Retirement bliss or worst-case scenario?

A commercial for a senior’s retirement living home this evening brought on an impromptu conversation between my son and I that has me thinking.

The setting for the commercial was the standard, happy and content seniors smiling and laughing and enjoying their golden years. Board games, a communal dining room with a chef that serves “gourmet meals”, lawn bowling and “supervised shopping excursions and outings”. At the same moment both my son and I voiced the sentiment of “I hope to all that’s holy that I never end up in a place like that”. It’s not that it’s a horrible place or that it’s a bad existence… but that’s it, it’s an existence.
There’s the concept that, at that stage of life you’ve worked, you’ve toiled and you’ve earned a time of ease and not having to worry about all the minutiae of life and struggles anymore.
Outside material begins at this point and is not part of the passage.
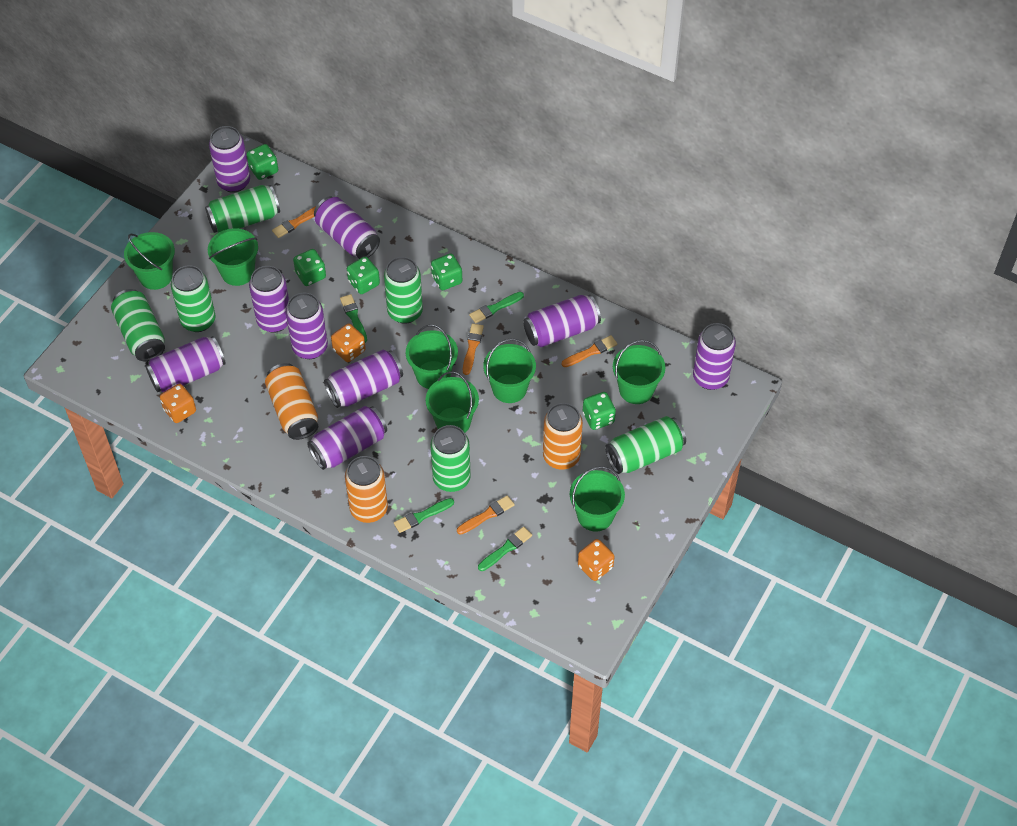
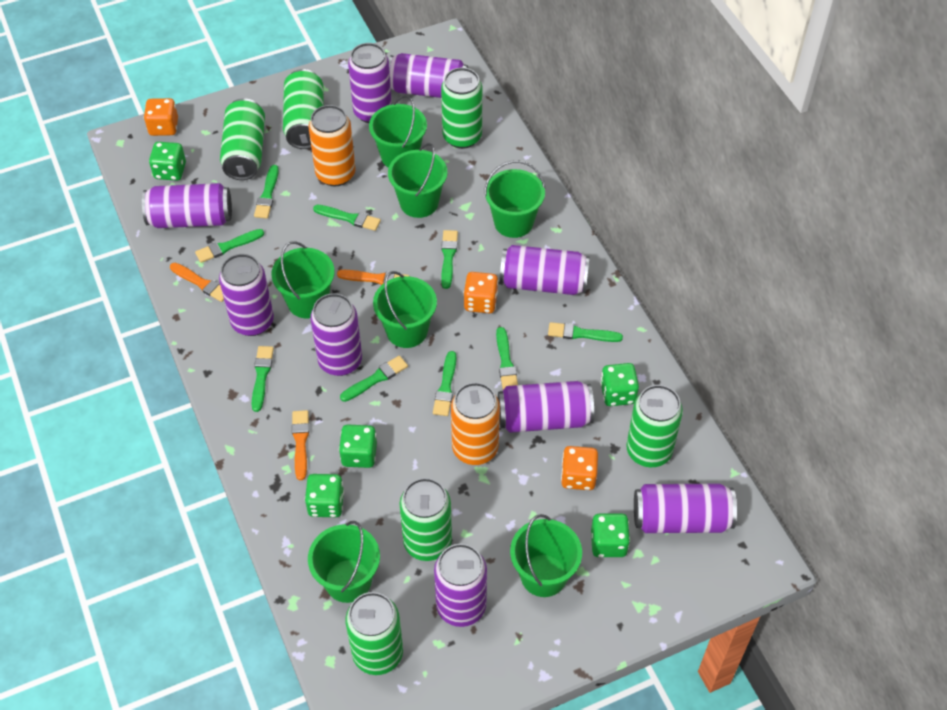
green brush: [340,294,367,343] [394,498,454,533] [469,292,524,323] [478,526,532,571] = 4 -> [195,229,264,263] [251,346,274,412] [254,165,279,219] [313,205,381,231] [340,356,408,402] [433,351,456,416] [441,230,458,289] [496,327,518,390] [548,322,623,342] = 9
orange brush: [272,206,316,238] [457,495,515,535] [463,323,484,375] [562,335,617,367] = 4 -> [170,263,224,302] [292,410,309,480] [337,270,409,285] = 3
orange can: [265,363,318,440] [345,456,388,523] [543,403,583,470] = 3 -> [309,105,356,186] [451,382,500,465] = 2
No more worrying about meals and bills to pay and chores. Just sit back and enjoy and be taken care of as you wait. For death. For your life to run down and your flame to just extinguish. But let’s think about that… it’s the horrifying sense of being “put out to pasture” that gripped me as I watched the commercial.

My son pointed out that the fact is that in that situation, you would be with everyone else from your peer group. His next remark being that the last time he was in a grouped setting with his peer grouping was high school and that wasn’t all that great. He actually shuddered…

Which begs the question; where are all the seniors with ear tunnels, tattoos and nose piercings in that commercial? I watched the people in the setting and thought how I wouldn’t want to spend every day, day after day, with people that I wouldn’t choose to spend time with now. Did all these people change as they aged? Were they homogenized by the years to the point that they just exist together in the end regardless of whether or not they would have ever chosen to socialize at any other stage in their lives? Do they look around and think “why am I having dinner with these people?” Or, almost worse, does that not even matter? Have they lost who they were?

It’s a sadness that pervades me when I think about someone living out a life of seeming surrender. Surrender to not living how they want or true to who they are. Of giving up. That, to me, is worse than the inevitable end they’re all whittling their time away towards.